> ACTION ITEM: Identify each line of the records that contains the string "second", matching case exactly, and copy those lines.

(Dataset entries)

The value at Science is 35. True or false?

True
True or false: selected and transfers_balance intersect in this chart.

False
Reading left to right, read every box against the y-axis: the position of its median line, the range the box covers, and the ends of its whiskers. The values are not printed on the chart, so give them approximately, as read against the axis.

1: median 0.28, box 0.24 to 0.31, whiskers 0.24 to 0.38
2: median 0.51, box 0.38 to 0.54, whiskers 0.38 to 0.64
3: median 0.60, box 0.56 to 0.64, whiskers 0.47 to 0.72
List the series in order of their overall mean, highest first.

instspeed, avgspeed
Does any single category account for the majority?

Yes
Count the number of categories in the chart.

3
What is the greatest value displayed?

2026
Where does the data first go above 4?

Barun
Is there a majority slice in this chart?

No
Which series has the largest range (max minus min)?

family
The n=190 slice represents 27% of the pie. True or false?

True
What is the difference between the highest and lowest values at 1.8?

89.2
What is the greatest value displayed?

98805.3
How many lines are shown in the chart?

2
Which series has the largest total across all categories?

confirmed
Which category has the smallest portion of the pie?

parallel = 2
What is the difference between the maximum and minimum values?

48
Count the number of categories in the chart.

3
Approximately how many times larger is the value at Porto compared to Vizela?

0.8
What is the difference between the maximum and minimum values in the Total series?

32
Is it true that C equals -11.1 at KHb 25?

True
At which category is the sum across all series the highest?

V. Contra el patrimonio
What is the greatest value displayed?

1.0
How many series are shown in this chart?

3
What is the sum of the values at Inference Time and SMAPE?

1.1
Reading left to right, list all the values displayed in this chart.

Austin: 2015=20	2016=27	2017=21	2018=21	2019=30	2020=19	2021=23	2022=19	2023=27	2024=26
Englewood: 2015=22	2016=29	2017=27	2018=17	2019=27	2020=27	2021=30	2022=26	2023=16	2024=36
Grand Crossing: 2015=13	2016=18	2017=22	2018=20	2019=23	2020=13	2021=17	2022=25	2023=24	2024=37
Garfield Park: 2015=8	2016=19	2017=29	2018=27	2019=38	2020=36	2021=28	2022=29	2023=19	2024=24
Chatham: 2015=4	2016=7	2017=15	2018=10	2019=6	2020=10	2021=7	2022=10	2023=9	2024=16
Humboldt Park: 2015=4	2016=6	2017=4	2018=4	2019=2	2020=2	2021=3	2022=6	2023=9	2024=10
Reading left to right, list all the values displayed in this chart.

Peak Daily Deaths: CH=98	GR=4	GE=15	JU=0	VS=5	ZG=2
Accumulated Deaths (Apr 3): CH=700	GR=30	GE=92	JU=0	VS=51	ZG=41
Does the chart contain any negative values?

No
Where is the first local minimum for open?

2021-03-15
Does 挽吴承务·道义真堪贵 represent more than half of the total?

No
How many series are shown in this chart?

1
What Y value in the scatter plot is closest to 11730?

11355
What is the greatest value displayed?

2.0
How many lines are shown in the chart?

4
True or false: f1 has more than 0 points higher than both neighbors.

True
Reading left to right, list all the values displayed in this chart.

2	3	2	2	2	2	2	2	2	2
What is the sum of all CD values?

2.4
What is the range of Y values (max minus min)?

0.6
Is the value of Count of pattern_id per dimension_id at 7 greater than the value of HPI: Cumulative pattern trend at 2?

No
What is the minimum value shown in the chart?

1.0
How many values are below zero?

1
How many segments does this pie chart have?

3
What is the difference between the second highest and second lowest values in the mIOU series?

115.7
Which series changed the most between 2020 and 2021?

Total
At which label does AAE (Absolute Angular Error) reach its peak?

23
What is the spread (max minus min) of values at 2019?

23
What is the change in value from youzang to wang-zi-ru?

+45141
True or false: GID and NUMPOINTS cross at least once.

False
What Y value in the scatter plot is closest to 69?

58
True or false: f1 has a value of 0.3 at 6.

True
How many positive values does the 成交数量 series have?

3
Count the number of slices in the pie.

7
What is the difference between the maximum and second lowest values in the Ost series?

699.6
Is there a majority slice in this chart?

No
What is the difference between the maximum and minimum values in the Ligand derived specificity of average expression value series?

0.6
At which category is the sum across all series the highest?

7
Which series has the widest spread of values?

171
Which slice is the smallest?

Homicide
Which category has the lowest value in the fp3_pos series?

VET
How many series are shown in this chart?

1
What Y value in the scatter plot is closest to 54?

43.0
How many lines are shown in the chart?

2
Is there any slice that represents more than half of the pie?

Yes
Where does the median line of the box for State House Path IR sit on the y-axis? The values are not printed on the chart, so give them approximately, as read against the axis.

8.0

> YOUR RESPONSE:
What is the difference between the second highest and second lowest values in the mIOU series?
What is the difference between the maximum and second lowest values in the Ost series?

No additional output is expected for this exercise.